It Was Cuba


Victim and executioner of its own people and of an entire region

The first Spaniard to set foot on Cuban soil was Christopher Columbus, on October 28, 1492, landing in the eastern part of the island, in a place he called Bariay, and naming the island “Juana” in honor of the Catholic Monarchs, although he believed he was in Asia.

Five centuries ago Miguel de Cervantes wisely warned: “Dear Sancho: I find with sorrow how palaces are occupied by boors and huts by wise men.

I was never a defender of kings, but worse are those who deceive the people with tricks and lies, promising what they know they will never give them.

This country, beloved Sancho, dethrones kings and crowns pirates, thinking the king’s gold will be distributed among the people, not knowing that pirates share only among pirates.”

For 67 years the government of the island, A DICTATORSHIP, has been spreading its overbearing doctrine across this America, stifling the economic and social development that its riches and capabilities would have made possible.

Juan Bautista “Tata” Yofre, a renowned Argentine journalist and researcher, currently in charge of his country’s Intelligence School, is the author of “IT WAS CUBA”.

In this text he immerses himself in the historical context of the Cold War and analyzes in detail how the Cuban revolution led by Fidel Castro became a key actor in spreading guerrilla violence throughout Latin America.

He examines in detail how the Cuban regime, backed by the Soviet Union, exported its revolution and communist ideology to other Latin American countries beginning in the 1960s.

Cuba played a fundamental role in creating support and training networks for guerrilla groups in countries such as Argentina, Bolivia, Chile, Colombia, Peru, and Uruguay.

Through exhaustive research, supported by declassified documents found in the archives of the security forces of Czechoslovakia, the Soviet Union, Cuba, East Germany, and Argentina, and by testimonies from various actors of the time, Yofre exposes the inner workings of the strategies used by Cuba and the Soviet Union to foster subversive violence and left-wing totalitarianism in the region.

He examines in detail the participation of the Soviet Union in this dynamic, highlighting how resources, military advising, and political support were obtained for guerrilla movements backed by Cuba.

It is the analysis of a phenomenon little explored in the social sciences, generally dominated by left-leaning writers, who attempt to conceal the responsibility of leftist movements in Latin American dictatorships, focusing their attention solely on U.S. interventionism, as important as Soviet interventionism.

I invite you to explore this objective and documented investigation, with the superb pen of the “Prince of Wits”.

Of Strange Isles and the Treacheries of Wit.

In a place in the Caribbean, whose name I do not wish to forget, but to denounce, it came to pass that reality disguised itself as epic, the better to conceal its nature as farce.

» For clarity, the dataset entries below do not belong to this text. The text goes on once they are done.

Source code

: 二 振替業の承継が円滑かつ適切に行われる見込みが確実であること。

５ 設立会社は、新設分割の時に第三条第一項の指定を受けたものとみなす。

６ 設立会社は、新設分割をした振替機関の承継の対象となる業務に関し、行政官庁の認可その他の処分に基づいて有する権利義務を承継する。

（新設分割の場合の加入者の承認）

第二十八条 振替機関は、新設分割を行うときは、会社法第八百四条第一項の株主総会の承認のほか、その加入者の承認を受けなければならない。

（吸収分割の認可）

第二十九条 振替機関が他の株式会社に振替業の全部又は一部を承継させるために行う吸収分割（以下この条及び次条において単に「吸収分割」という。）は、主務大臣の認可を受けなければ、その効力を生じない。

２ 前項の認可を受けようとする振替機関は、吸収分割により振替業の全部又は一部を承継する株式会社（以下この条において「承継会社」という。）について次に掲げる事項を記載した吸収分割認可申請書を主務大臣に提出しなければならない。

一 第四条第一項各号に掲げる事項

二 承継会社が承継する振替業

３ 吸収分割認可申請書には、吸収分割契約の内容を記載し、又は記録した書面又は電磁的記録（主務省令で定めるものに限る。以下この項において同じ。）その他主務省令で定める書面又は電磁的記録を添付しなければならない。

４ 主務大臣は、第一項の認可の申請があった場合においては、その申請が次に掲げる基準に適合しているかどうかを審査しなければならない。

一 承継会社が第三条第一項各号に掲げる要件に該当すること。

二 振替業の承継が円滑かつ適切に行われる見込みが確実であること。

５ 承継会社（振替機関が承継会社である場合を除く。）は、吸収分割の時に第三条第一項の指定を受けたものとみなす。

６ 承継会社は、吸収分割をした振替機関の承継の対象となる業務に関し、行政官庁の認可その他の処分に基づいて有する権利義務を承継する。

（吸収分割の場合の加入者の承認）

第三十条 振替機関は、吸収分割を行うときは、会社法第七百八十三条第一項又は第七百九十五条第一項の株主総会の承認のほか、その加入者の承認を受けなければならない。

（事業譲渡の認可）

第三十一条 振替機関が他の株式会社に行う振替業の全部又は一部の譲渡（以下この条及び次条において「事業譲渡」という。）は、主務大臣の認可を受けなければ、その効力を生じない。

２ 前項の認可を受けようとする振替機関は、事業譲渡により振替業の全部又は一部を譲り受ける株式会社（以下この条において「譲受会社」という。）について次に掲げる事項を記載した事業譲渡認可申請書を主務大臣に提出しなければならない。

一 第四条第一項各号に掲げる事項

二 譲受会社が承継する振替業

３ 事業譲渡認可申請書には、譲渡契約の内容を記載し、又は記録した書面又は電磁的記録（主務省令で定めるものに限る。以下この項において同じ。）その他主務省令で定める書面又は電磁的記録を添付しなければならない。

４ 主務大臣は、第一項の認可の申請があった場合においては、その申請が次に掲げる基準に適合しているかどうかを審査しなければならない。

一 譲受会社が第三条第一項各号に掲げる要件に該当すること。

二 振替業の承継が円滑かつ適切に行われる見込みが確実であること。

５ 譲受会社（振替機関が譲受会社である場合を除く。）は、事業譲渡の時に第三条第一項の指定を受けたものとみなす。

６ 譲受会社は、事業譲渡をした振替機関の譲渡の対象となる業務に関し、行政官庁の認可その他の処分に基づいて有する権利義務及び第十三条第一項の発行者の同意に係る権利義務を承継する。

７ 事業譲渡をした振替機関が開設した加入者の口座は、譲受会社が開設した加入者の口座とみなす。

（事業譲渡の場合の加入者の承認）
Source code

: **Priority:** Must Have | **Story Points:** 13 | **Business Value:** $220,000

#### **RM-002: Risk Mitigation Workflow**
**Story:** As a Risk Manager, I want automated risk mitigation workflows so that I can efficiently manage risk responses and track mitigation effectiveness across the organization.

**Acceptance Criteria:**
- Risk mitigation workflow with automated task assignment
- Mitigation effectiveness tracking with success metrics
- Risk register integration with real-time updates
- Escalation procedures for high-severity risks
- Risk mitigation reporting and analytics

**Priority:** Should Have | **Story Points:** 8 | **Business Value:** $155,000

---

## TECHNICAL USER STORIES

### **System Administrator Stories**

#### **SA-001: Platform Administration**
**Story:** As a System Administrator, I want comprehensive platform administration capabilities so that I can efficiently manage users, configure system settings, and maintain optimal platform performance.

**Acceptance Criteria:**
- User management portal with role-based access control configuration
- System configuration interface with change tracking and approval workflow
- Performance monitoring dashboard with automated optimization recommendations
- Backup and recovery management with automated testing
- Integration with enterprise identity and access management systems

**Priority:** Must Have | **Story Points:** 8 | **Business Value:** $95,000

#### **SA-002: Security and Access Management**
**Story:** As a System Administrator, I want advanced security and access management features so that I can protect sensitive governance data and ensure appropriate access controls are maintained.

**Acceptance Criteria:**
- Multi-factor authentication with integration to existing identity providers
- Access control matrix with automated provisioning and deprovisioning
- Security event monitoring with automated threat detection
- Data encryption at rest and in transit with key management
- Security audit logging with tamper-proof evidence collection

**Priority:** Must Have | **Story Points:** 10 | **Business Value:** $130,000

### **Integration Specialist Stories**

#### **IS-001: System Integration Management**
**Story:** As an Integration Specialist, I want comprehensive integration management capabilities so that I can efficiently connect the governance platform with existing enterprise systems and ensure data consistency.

The discreet are right to say that history is the name we give to our mistakes, and in these southern lands, mistakes were legion and had as their godfather a gentleman of thick beard and tireless speech.

The Portrait of an Island.

That Caribbean hidalgo, who beneath the canopy of freedom hid the rigor of the scepter, soon understood that nothing is as dangerous as being too modern, for one runs the risk of suddenly becoming outdated.

Thus, while the world divided into two camps like cardboard armies in a puppet show of Master Pedro, he decided that his destiny was not to till his own land, but to sow discord in another’s.

“Ambition is the last refuge of anyone who lacks the patience to cultivate a garden, but has the audacity to set the neighbor’s on fire.”

The Chronicles of Deceit.

The chronicles of Yofre tell us, written with the pen of one who has seen the archives and not only the clouds, that from Havana there departed galleons loaded not with gold, but with gunpowder utopias.

These knight-errants of the revolution, armed with the steel of ideology and the helmet of arrogance, crossed the seas to right imaginary wrongs, only to leave in their wake the bitter trace of blood and disillusion.

We were sold a Greek tragedy, but it was performed like a Russian operetta.

The rulers of the South, like Quixotes without honor, let themselves be seduced by the siren song of a bearded Dulcinea who promised heaven in exchange for their sovereignty.

Oh, what a terrible vice sincerity is when it is not accompanied by truth.

A brotherhood of peoples was feigned to conceal a satrapy of interests.

At the end of this journey of spies and guerrillas, we discover that the only thing one should do with good advice is pass it on to others, for it never helps oneself.

Cuba, in its eagerness to be the center of the universe, ended up as the puppeteer of a performance in which the saddest puppets were its own children, and the naive applauders were us.

Time may well erase the traces, but this book remains as testimony that, in politics, being natural is the hardest pose to maintain, and that whoever believes himself the savior of a continent is often the one who best knows how to chain it, subdue it, and destroy it.